Let’s imagine how our knowledge matrix would look like now:
When adding time to the mix, we can re-signify the classic Rumsfeld knowledge matrix and talk about the different dimensions of time as they pertain to the way we describe our knowledge:
- PAST. The descriptive dimension of things we already know or used to know. Known or unknown events: this is like describing our state of knowledge about something in the past, “back then, we ignored that we didn’t know about this or that”
- PRESENT. The descriptive dimension of the knower, who is always situated in the present moment. Aware or unaware events: what is your current state of awareness in relation to the actual variables required to generate accurate forecasts? what is your current state of awareness about your past knowledge?

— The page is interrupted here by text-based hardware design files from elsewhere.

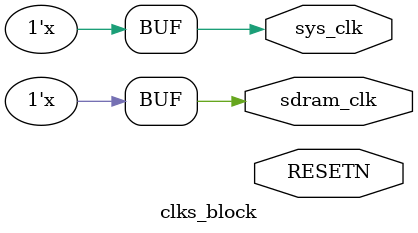
<source format=sv>
`timescale 1ns/1ps

module clks_block(
	output logic	RESETN		,
	output logic	sdram_clk	,
	output logic	sys_clk			
	);
	
	parameter	P_SYS	=	10		;     //    200MHz
	parameter	P_SDR	=	20		;     //    100MHz

	/* General */
	initial	sys_clk		= 0		;
	initial	sdram_clk	= 0		;

	always #(P_SYS/2) sys_clk	= !sys_clk	;
	always #(P_SDR/2) sdram_clk	= !sdram_clk;
endmodule:clks_block
</source>
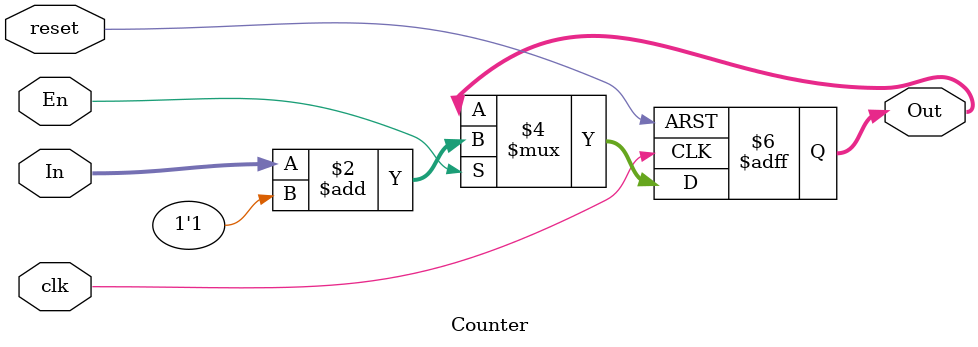
<source format=v>
module Counter(Out, In, En, reset, clk);
        input clk, reset, En;
        input[7:0] In; 
	output reg [7:0] Out;
	
	always @ (posedge clk, posedge reset)
	begin
		if(reset)
		begin
			Out <= 8'd1;
		end
		else
		begin
			if(En)
				Out <= In + 1'b1;
			else
				Out <= Out;
		end
	end
endmodule

</source>
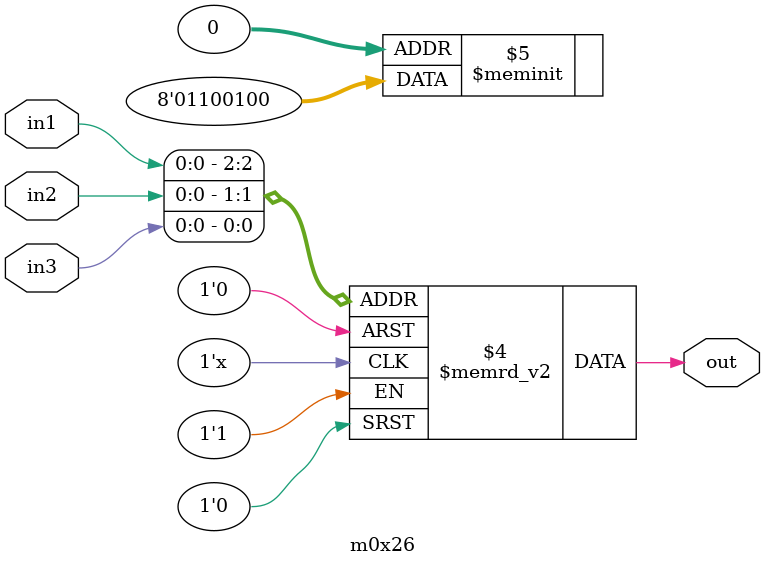
<source format=v>
module m0x26(output out, input in1, in2, in3);

   always @(in1, in2, in3)
     begin
        case({in1, in2, in3})
          3'b000: {out} = 1'b0;
          3'b001: {out} = 1'b0;
          3'b010: {out} = 1'b1;
          3'b011: {out} = 1'b0;
          3'b100: {out} = 1'b0;
          3'b101: {out} = 1'b1;
          3'b110: {out} = 1'b1;
          3'b111: {out} = 1'b0;
        endcase // case ({in1, in2, in3})
     end // always @ (in1, in2, in3)

endmodule // m0x26
</source>
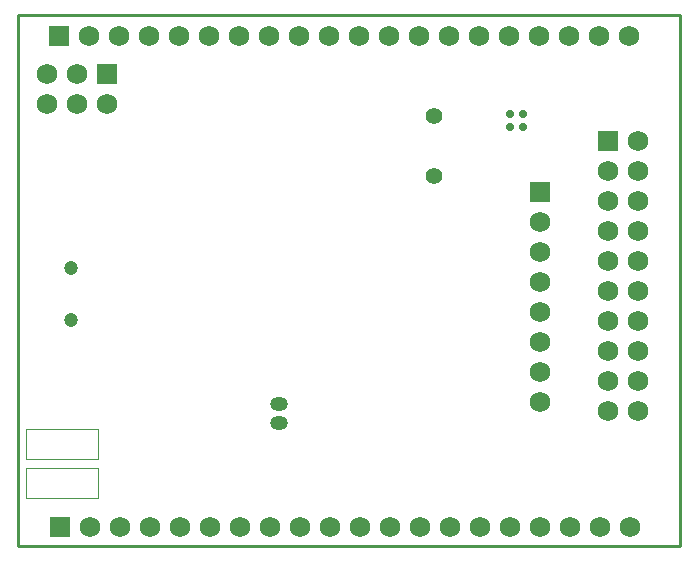
<source format=gbs>
G04*
G04 #@! TF.GenerationSoftware,Altium Limited,Altium Designer,20.0.2 (26)*
G04*
G04 Layer_Color=16711935*
%FSLAX24Y24*%
%MOIN*%
G70*
G01*
G75*
%ADD12C,0.0100*%
%ADD16C,0.0010*%
%ADD49O,0.0592X0.0474*%
%ADD50C,0.0474*%
%ADD51C,0.0680*%
%ADD52R,0.0680X0.0680*%
%ADD53R,0.0680X0.0680*%
%ADD54C,0.0552*%
%ADD55C,0.0277*%
D12*
X22047Y0D02*
Y17717D01*
X-0D02*
X22047D01*
X-0D02*
X0Y0D01*
X22047D01*
D16*
X2674Y1588D02*
Y2612D01*
X272D02*
X2674D01*
X272Y1588D02*
Y2612D01*
Y1588D02*
X2674D01*
X2674Y2888D02*
Y3912D01*
X272D02*
X2674D01*
X272Y2888D02*
Y3912D01*
Y2888D02*
X2674D01*
D49*
X8700Y4746D02*
D03*
Y4100D02*
D03*
D50*
X1750Y7550D02*
D03*
Y9282D02*
D03*
D51*
X20400Y650D02*
D03*
X19400D02*
D03*
X18400D02*
D03*
X17400D02*
D03*
X16400D02*
D03*
X15400D02*
D03*
X14400D02*
D03*
X13400D02*
D03*
X12400D02*
D03*
X11400D02*
D03*
X10400D02*
D03*
X9400D02*
D03*
X8400D02*
D03*
X7400D02*
D03*
X6400D02*
D03*
X5400D02*
D03*
X4400D02*
D03*
X3400D02*
D03*
X2400D02*
D03*
X20650Y4500D02*
D03*
Y5500D02*
D03*
Y6500D02*
D03*
Y7500D02*
D03*
Y8500D02*
D03*
Y9500D02*
D03*
Y10500D02*
D03*
Y11500D02*
D03*
Y12500D02*
D03*
Y13500D02*
D03*
X19650Y4500D02*
D03*
Y5500D02*
D03*
Y6500D02*
D03*
Y7500D02*
D03*
Y8500D02*
D03*
Y9500D02*
D03*
Y10500D02*
D03*
Y11500D02*
D03*
Y12500D02*
D03*
X20350Y17000D02*
D03*
X19350D02*
D03*
X18350D02*
D03*
X17350D02*
D03*
X16350D02*
D03*
X15350D02*
D03*
X14350D02*
D03*
X13350D02*
D03*
X12350D02*
D03*
X11350D02*
D03*
X10350D02*
D03*
X9350D02*
D03*
X8350D02*
D03*
X7350D02*
D03*
X6350D02*
D03*
X5350D02*
D03*
X4350D02*
D03*
X3350D02*
D03*
X2350D02*
D03*
X17400Y4800D02*
D03*
Y5800D02*
D03*
Y6800D02*
D03*
Y7800D02*
D03*
Y8800D02*
D03*
Y9800D02*
D03*
Y10800D02*
D03*
X2950Y14750D02*
D03*
X1950D02*
D03*
X950D02*
D03*
Y15750D02*
D03*
X1950D02*
D03*
D52*
X1400Y650D02*
D03*
X1350Y17000D02*
D03*
X2950Y15750D02*
D03*
D53*
X19650Y13500D02*
D03*
X17400Y11800D02*
D03*
D54*
X13850Y14350D02*
D03*
Y12350D02*
D03*
D55*
X16839Y13983D02*
D03*
X16406D02*
D03*
X16839Y14417D02*
D03*
X16406D02*
D03*
M02*

</source>
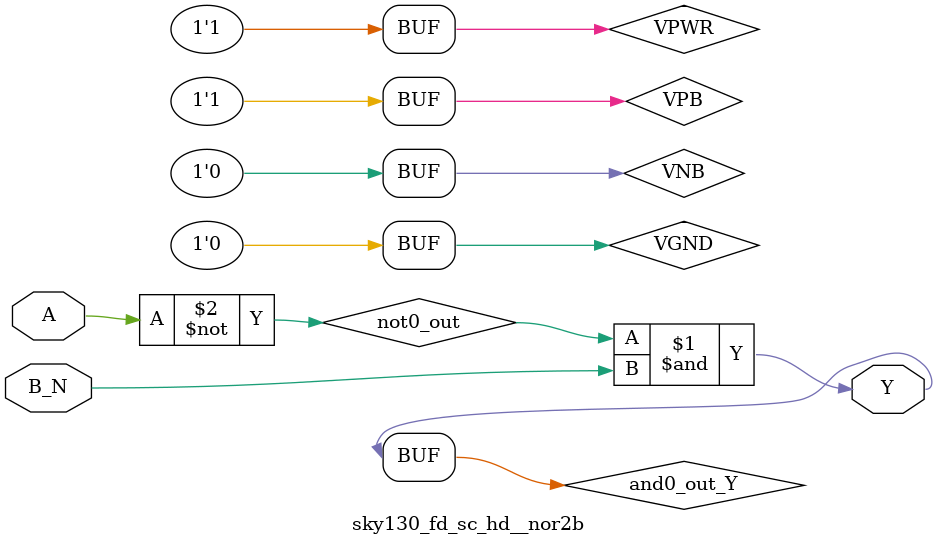
<source format=v>



module sky130_fd_sc_hd__nor2b (
    Y  ,
    A  ,
    B_N
);

    output Y  ;
    input  A  ;
    input  B_N;

    supply1 VPWR;
    supply0 VGND;
    supply1 VPB ;
    supply0 VNB ;

    wire not0_out  ;
    wire and0_out_Y;

    not not0 (not0_out  , A              );
    and and0 (and0_out_Y, not0_out, B_N  );
    buf buf0 (Y         , and0_out_Y     );

endmodule

</source>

- FUTURE. The descriptive dimension of anticipation, our way to describe things in terms of likelihood, probability, and possible scenarios. Predictable or unpredictable events: what are the predictable scenarios you can consider based on past knowledge and present awareness?
A more complete version of a knowledge model would look like this then:
In light of this new representation of our knowledge matrix, there are a few statements to be made:
- The red circle in our diagram represents the "objective" world of things, only in relation to the observer and it's awareness window. There is no point talking about an "objective" world outside of the meaning that it is conferred to this term by the subject that perceives "things". Whether this is true or not, whether there is an absolute objective world out there, is irrelevant to this model.
- Only things we are aware of, within our "window of awareness", can only be considered "known" or "predictable". Anything else is unknown or unpredictable, depending on whether we are describing those things from the point of view of the past or the future.
- Perplexity is a state of confusion that arises when elements of the past and the future collide, without being distilled into the process of cognition, thus unable to be categorized as "known" or "predictable" artifacts.
Looking at things with this new lens, when the old "Rumsfeld" model talks about “known unknowns” or “unknown unknowns” it is basically talking about our state of awareness in relation to things of the world.
From this perspective, “unknown unknowns” actually means things that are not predictable because we are not aware of them. Only things we are aware of can be, in consequence, predictable, with a certain degree of certainty. This awareness is affected by circumstances and time. It is our relation with the systems we interact with (be them computer systems, society systems, environmental systems, etc.) that reveals what is considered known or unknown.
These interactions are always constrained by systemic conditions that create patterns in complex ways. The existence of these patterns is what makes collective efforts like MITRE ATT&CK possible: repetition and anticipation of human behaviour constrained by available hacking tools and vulnerable systems, encoded in the form of tactics, techniques, and procedures.